Educating our ‘village’ about the infertility journey
If you’ve ever been part of a dinner party of six, the odds are someone at the table has been, or will be, touched by infertility, according to a new study from the World Health Organization.
Infertility doesn’t discriminate. It can affect you whether you’re a man or woman, single or married, or part of a heterosexual or same-sex couple.
During National Infertility Awareness Week, two Clorox teammates are sharing their own stories in hopes that their experience can shed more light on this condition and provide encouragement to those who are facing similar challenges.
Q: Tell me a little bit about your personal journey that led you to seek fertility treatment.
Elizabeth: One of my friends who was in her very early 30s, the same age as me, was having difficulty conceiving. She was diagnosed with diminished ovarian reserve, which means she actually was about out of eggs. I decided because of her experience to go and get my own fertility tested. The doctor said that if I wanted more than one child, I didn’t really have time to waste. I always wanted kids, so I just decided: Why wait any longer?
Cindy: My husband and I had been married for a long time when we started trying. We tried for over a year, and it didn’t work, so I decided to get a fertility consultation. I started on a few treatments, and my doctor was surprised they didn’t work because everything else looked fine. He put in a referral for my husband to get tested, and we found out that due to his work environment he had a very low sperm count. There was a less than 1% chance of us conceiving naturally. Our only option was IVF.
“A lot of people grieve doing IVF — that my body’s not able to do this. We want to make sure that people know they’re not by themselves.”
Elizabeth
Q: Is this something you shared with others or held closer?
Elizabeth: I wasn’t writing it all over my Facebook or shouting it from the rooftops, but people in my daily life knew what I as doing. And it actually felt pretty helpful because I would talk to somebody and be like, “Ooh, hold on. I need to go do an injection real quick.” And then some would share with me, “I did IVF too.” It was really cool that they felt like they could open up because I shared.
Cindy: My experience is very similar. I was pretty open about our egg retrieval within my friends and family circle. We had been married at this point for close to 10 years. Everyone was asking, “When are you having a baby?” It just felt normal to say we have to do IVF. I wasn’t as open about the transfer because I was scared to have to later say it didn’t work or I lost the baby. But when we told them that we had transferred, it had stuck and I was already 12 weeks’ pregnant, it was the best news ever.
Q: Now that the company is offering benefits for fertility treatment, how has that changed your feelings about the challenges you’ve faced?
Elizabeth: The first round of IVF was all out of pocket, and it was a lot of money, so it adds that financial pressure about the first egg retrieval or transfer not working and the thought that I’ll have to pay for another. Even though you have savings and that’s really what you’re wanting, just knowing that the financial part is not pressuring you as much anymore is a good thing.

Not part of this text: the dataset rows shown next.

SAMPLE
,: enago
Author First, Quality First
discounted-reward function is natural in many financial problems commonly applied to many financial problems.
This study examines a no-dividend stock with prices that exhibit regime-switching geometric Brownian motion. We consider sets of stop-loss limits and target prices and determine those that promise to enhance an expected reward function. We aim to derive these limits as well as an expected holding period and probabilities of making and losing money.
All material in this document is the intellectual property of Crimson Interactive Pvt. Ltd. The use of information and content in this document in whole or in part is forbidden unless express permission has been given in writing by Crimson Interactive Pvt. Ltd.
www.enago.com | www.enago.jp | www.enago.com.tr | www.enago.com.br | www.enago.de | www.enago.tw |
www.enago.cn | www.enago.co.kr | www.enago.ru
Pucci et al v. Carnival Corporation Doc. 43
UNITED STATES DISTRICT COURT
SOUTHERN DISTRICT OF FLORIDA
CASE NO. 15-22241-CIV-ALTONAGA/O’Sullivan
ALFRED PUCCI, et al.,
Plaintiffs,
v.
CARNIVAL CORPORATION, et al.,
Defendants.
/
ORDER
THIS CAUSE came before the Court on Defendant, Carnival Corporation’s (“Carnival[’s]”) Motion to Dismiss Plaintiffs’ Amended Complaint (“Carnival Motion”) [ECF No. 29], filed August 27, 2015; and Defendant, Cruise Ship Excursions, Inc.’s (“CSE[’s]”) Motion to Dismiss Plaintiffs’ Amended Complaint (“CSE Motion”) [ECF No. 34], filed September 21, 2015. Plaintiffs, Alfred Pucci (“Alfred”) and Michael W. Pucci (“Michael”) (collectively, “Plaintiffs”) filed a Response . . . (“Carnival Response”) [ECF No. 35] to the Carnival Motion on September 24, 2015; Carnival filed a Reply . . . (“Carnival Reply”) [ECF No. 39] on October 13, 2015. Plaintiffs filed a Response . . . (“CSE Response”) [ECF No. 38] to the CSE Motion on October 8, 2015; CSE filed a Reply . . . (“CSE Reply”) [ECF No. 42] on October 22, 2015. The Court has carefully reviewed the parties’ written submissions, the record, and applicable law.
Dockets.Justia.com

Cindy: It’s a great benefit to have, and hopefully it’s also setting a good example for other companies. We need to help those families that really want to have kids but can’t naturally. So let’s not make the financial part an issue too. It might encourage people that previously didn’t even think about going down this route knowing they have this option.
“I’m proud of my journey. It was a struggle, but I’m insanely proud of how we mastered it — lots of emotions, ups and downs, and we came out on the other side happier than ever.”
Cindy
Q: Now that you’re parents, what advice would you give to someone who’s just starting this journey?
Cindy: You’re not alone in this. Find a good support system — online, at work, your friends and family, your spouse. Your little village can help you through your infertility journey. For me, what has helped is just being open and honest about it. You’ll be surprised about how positive the feedback is.
Elizabeth: Get your fertility tested. Or to Cindy’s point, yours and your husband’s. You can’t make a decision with information you don’t know. It wasn’t so much like lighting a fire under me as it was like lighting a fire in me. I felt like, okay, now’s the right time and I’m excited for it to be now.